HSCT is an established procedure for many acquired and congenital disorders of the hematopoietic system, including disorders of the immune system, and as enzyme replacement in metabolic disorders.
In 1990, the EBMT introduced the Activity Survey, a novel tool for assessing the real picture of HSCT in Europe. On an annual basis, all EBMT members and affiliated teams report their number of transplant patients by indication, donor type and stem cell source.
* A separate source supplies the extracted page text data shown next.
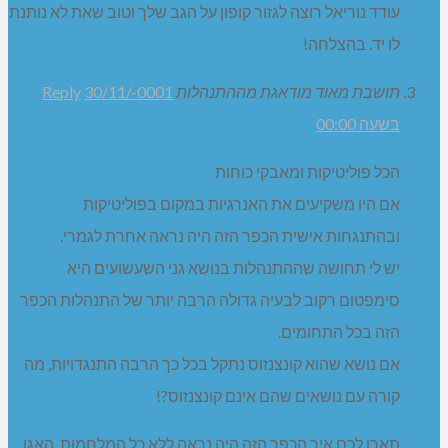
עודד נוריאל רוצה לגזור קופון על הגב שלך וטוב שאת לא נותנת
לו יד. בהצלחה!
תושבת מאוד מודאגת מההתנהלות
30/11/-0001
Reply
בשעה 00:00
הכל פוליטיקות ומאבקי כוחות
אם היו משקיעים את האנרגיות במקום בפוליטיקות
ובהתנגחות אישית הכפר הזה היה נראה אחרת לגמרי.
יש לי תחושה שההתנהלות בנושא גני השעשועים היא
סימפטום רקוב לבעיה גדולה הרבה יותר של התנהלות הכפר
הזה בכל התחומים.
אם נושא שהוא קונצנזוס נתקל בכל כך הרבה התנגדויות, מה
קורה עם נושאים שהם אינם קונצנזוס?!
תארו לכם איך הכפר הזה היה נראה ללא כל המלחמות, האגו,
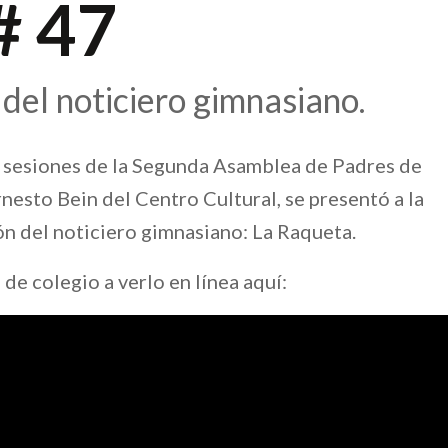
# 47
del noticiero gimnasiano.
s sesiones de la Segunda Asamblea de Padres de
rnesto Bein del Centro Cultural, se presentó a la
n del noticiero gimnasiano: La Raqueta.
 de colegio a verlo en línea aquí:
The Activity Survey has evolved into a mandatory self-reporting system and it forms an integral part of the international quality assurance programme JACIE. A second survey on cellular therapies and tissue engineering introduced in 2008 provides an overview of the latest developments in the field of non-HSCT cellular therapies. This coincides with the recent interest of the World Health Organization (WHO) in cell and tissue transplants, and further stresses the need for adequate and timely information. The analysis of the survey data spanning over 20 years has shown a continued and constant increase in the annual numbers of HSCT and transplant rates (number of HSCT per 10 million inhabitants) for both allogeneic and autologous HSCT.
This year report is based on the 2014 survey data. In addition to transplant rates and indications, this report focuses on the use of donors other than HLA identical siblings and matched unrelated donors for allogeneic HSCT.
A record number of 40,829 HSCT in 36,?469 patients were reported by 656 centers in 47 countries to the 2014 survey.